L’evoluzione dei kibbutz oggi
L’idea alla base dei kibbutz, rigidamente socialista e collettivistica, funzionò per diversi decenni, ma negli anni Settanta, a causa di fattori differenti, tra cui l’accumulo di debiti sempre più importanti, per le comunità iniziò un periodo di declino. Un declino acuito dalla crescita sempre maggiore, e rapida, delle principali città israeliane, che finirono per attrarre i giovani ebrei dei kibbutz, alla ricerca di uno stile di vita più indipendente, lontano dagli ideali su cui erano nati i collettivi agricoli.
A causa di questa crisi identitaria, molti kibbutz rividero le proprie gestioni economico-sociali e anche i propri principi fondamentali, alla ricerca di una nuova struttura che potesse portare alla sopravvivenza di un modello che doveva essere adeguato ai cambiamenti frutto dei tempi. Così, dopo circa vent’anni di decadimento, dagli anni Duemila i kibbutz riuscirono faticosamente a rinascere, fino ad arrivare, attorno al 2010, a nuovo picco di oltre 140mila abitanti.
Come funziona un kibbutz
Oggi esistono 262 kibbutz, e di questi nel 2010 solo 66 avevano mantenuto lo stampo socialista originario, compreso il salario uguale per tutti i cittadini. In molti casi l’evoluzione delle comunità le ha portate a diventare veri e propri terreni fertili per nuove startup, mentre altri kibbutz si sono aperti al turismo, cercando un approccio differente con la società moderna.
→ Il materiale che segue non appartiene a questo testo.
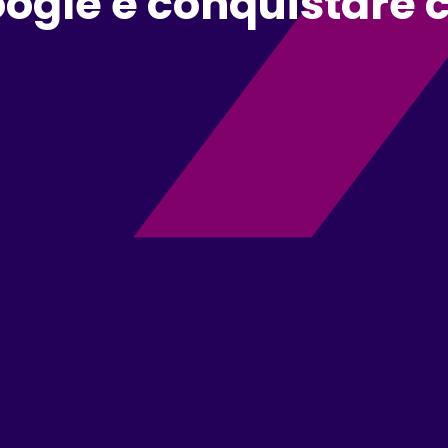
ogle e conquistare c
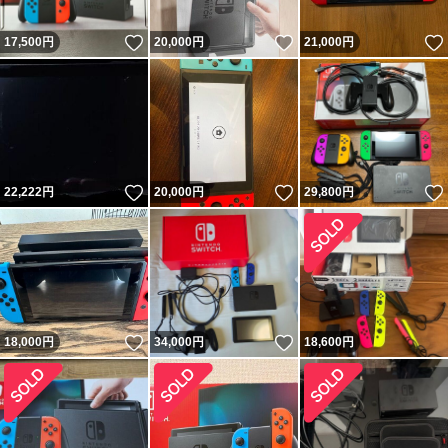
いいね！
いいね！
17,500
円
20,000
円
21,000
円
いいね！
いいね！
22,222
円
20,000
円
29,800
円
いいね！
いいね！
18,000
円
34,000
円
18,600
円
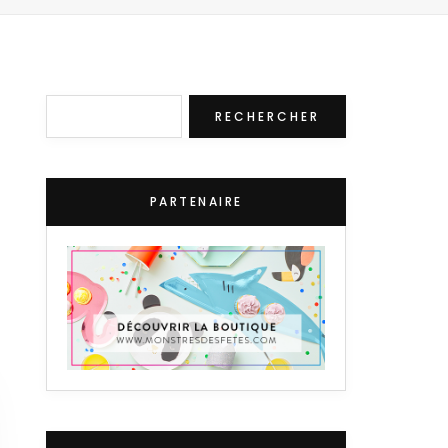
Rechercher
RECHERCHER
PARTENAIRE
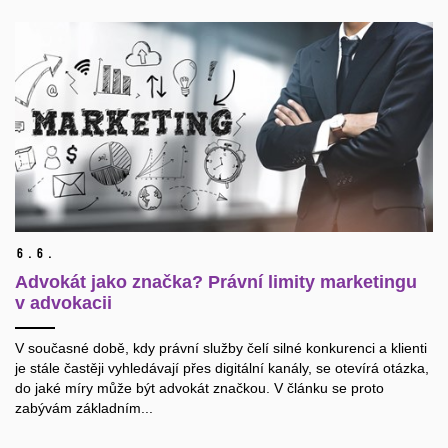
6.
6.
Advokát jako značka? Právní limity marketingu
v advokacii
V současné době, kdy právní služby čelí silné konkurenci a klienti
je stále častěji vyhledávají přes digitální kanály, se otevírá otázka,
do jaké míry může být advokát značkou. V článku se proto
zabývám základním...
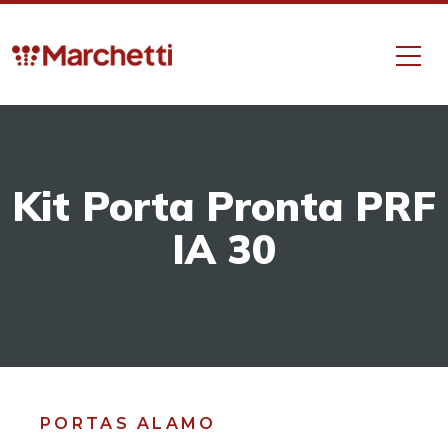
Kit Porta Pronta PRF
IA 30
PORTAS ALAMO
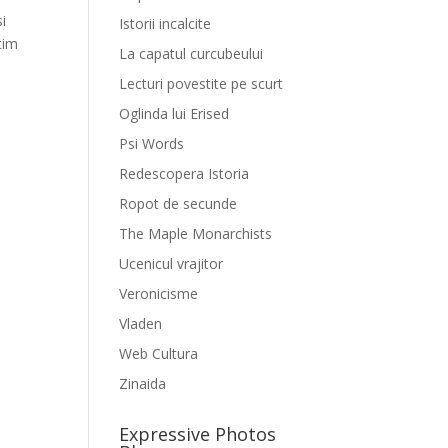
si
Istorii incalcite
tim
La capatul curcubeului
Lecturi povestite pe scurt
Oglinda lui Erised
Psi Words
Redescopera Istoria
Ropot de secunde
The Maple Monarchists
Ucenicul vrajitor
Veronicisme
Vladen
Web Cultura
Zinaida
Expressive Photos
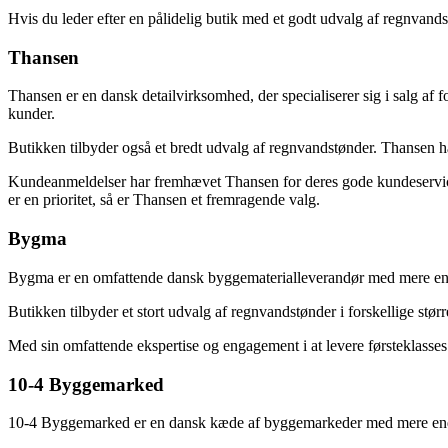
Hvis du leder efter en pålidelig butik med et godt udvalg af regnvandst
Thansen
Thansen er en dansk detailvirksomhed, der specialiserer sig i salg af f
kunder.
Butikken tilbyder også et bredt udvalg af regnvandstønder. Thansen har 
Kundeanmeldelser har fremhævet Thansen for deres gode kundeservice 
er en prioritet, så er Thansen et fremragende valg.
Bygma
Bygma er en omfattende dansk byggematerialleverandør med mere end 3
Butikken tilbyder et stort udvalg af regnvandstønder i forskellige st
Med sin omfattende ekspertise og engagement i at levere førsteklasses
10-4 Byggemarked
10-4 Byggemarked er en dansk kæde af byggemarkeder med mere end 30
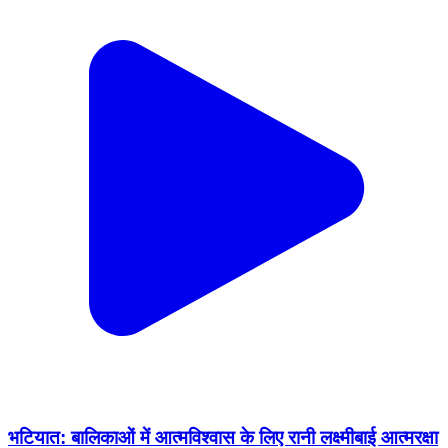
भटियात: बालिकाओं में आत्मविश्वास के लिए रानी लक्ष्मीबाई आत्मरक्षा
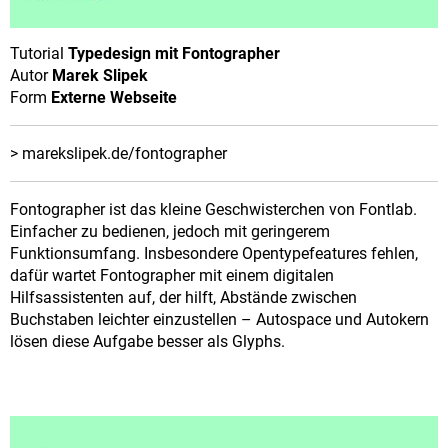
Tutorial
Typedesign mit Fontographer
Autor
Marek Slipek
Form
Externe Webseite
> marekslipek.de/fontographer
Fontographer ist das kleine Geschwisterchen von Fontlab.
Einfacher zu bedienen, jedoch mit geringerem
Funktionsumfang. Insbesondere Opentypefeatures fehlen,
dafür wartet Fontographer mit einem digitalen
Hilfsassistenten auf, der hilft, Abstände zwischen
Buchstaben leichter einzustellen – Autospace und Autokern
lösen diese Aufgabe besser als Glyphs.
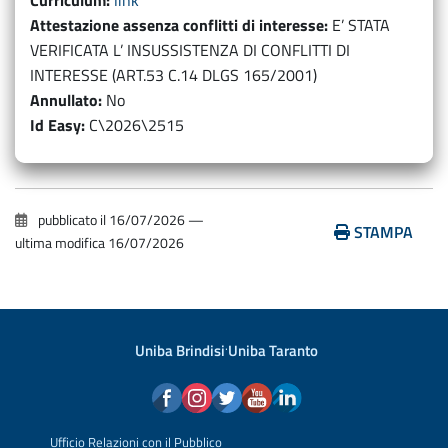
Curriculum
link
Attestazione assenza conflitti di interesse
E’ STATA
VERIFICATA L’ INSUSSISTENZA DI CONFLITTI DI
INTERESSE (ART.53 C.14 DLGS 165/2001)
Annullato
No
Id Easy
C\2026\2515
pubblicato il
16/07/2026
—
STAMPA
ultima modifica
16/07/2026
Uniba Brindisi
·
Uniba Taranto
Ufficio Relazioni con il Pubblico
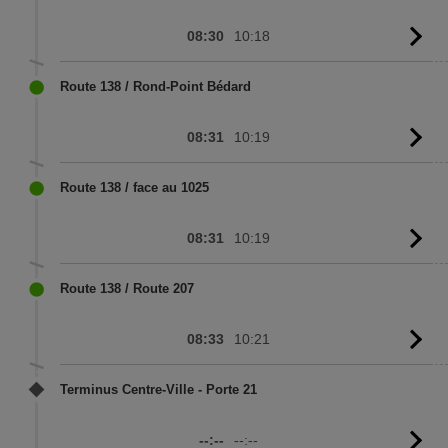
08:30
10:18
G
to
sc
Route 138 / Rond-Point Bédard
08:31
10:19
G
to
sc
Route 138 / face au 1025
08:31
10:19
G
to
sc
Route 138 / Route 207
08:33
10:21
G
to
sc
Terminus Centre-Ville - Porte 21
--:--
--:--
G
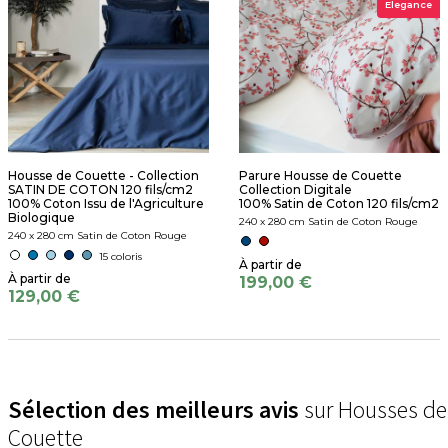
Elegance
Housse de Couette - Collection
Parure Housse de Couette
SATIN DE COTON 120 fils/cm2
Collection Digitale
100% Coton Issu de l'Agriculture
100% Satin de Coton 120 fils/cm2
Biologique
240 x 280 cm Satin de Coton Rouge
240 x 280 cm Satin de Coton Rouge
15 coloris
199,00 €
129,00 €
Sélection des meilleurs avis
sur Housses de
Couette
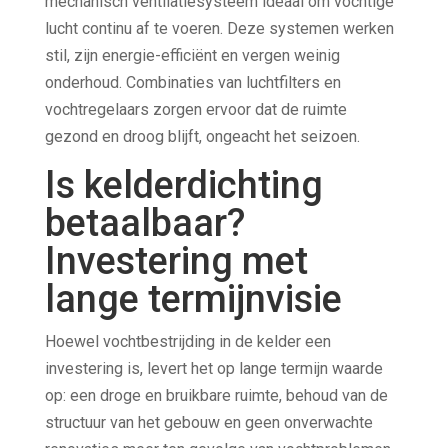
mechanisch ventilatiesysteem ideaal om vochtige
lucht continu af te voeren. Deze systemen werken
stil, zijn energie-efficiënt en vergen weinig
onderhoud. Combinaties van luchtfilters en
vochtregelaars zorgen ervoor dat de ruimte
gezond en droog blijft, ongeacht het seizoen.
Is kelderdichting
betaalbaar?
Investering met
lange termijnvisie
Hoewel vochtbestrijding in de kelder een
investering is, levert het op lange termijn waarde
op: een droge en bruikbare ruimte, behoud van de
structuur van het gebouw en geen onverwachte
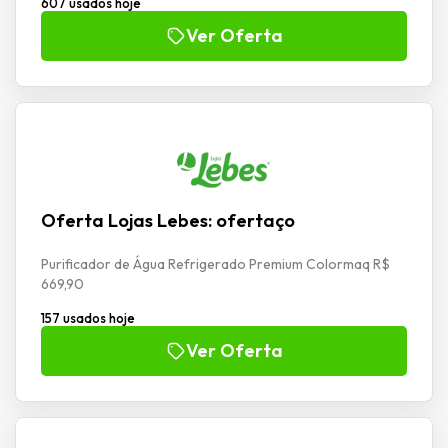
607 usados hoje
Ver Oferta
Oferta Lojas Lebes: ofertaço
Purificador de Água Refrigerado Premium Colormaq R$
669,90
157 usados hoje
Ver Oferta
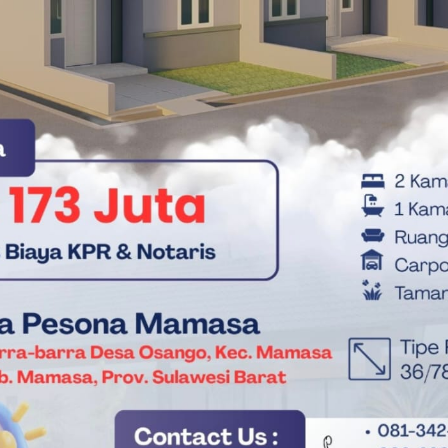
rov Sulbar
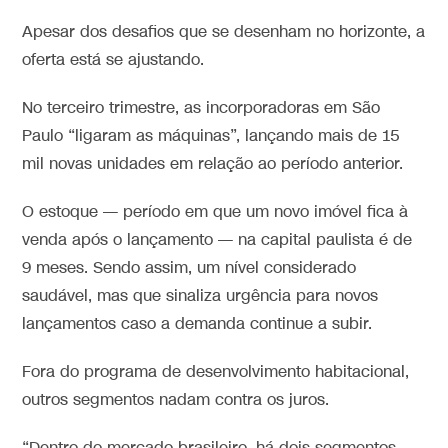
Apesar dos desafios que se desenham no horizonte, a
oferta está se ajustando.
No terceiro trimestre, as incorporadoras em São
Paulo “ligaram as máquinas”, lançando mais de 15
mil novas unidades em relação ao período anterior.
O estoque — período em que um novo imóvel fica à
venda após o lançamento — na capital paulista é de
9 meses. Sendo assim, um nível considerado
saudável, mas que sinaliza urgência para novos
lançamentos caso a demanda continue a subir.
Fora do programa de desenvolvimento habitacional,
outros segmentos nadam contra os juros.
Proprio per questa loro storia particolare e l’evoluzione avuta negli ultimi anni, sono diventati parte fondamentale della società israeliana nel corso del tempo, insediamenti autosufficienti, i cui confini sono delimitati chiaramente da campi, deserti o semplicemente dal filo spinato, che si autogovernano attraverso meccanismi di democrazia diretta, con un numero di abitanti limitato (tra il centinaio e circa mille).
In altre parole, hanno assunto un forte significato politico delle origini stesse dell’idea israeliana di comunità in territorio palestinese, diventando un obiettivo per gli attacchi terroristici di Hamas, bersagli utili per alimentare un odio che ha ragioni sempre più lontane nel tempo, e che nonostante questo continua a crescere.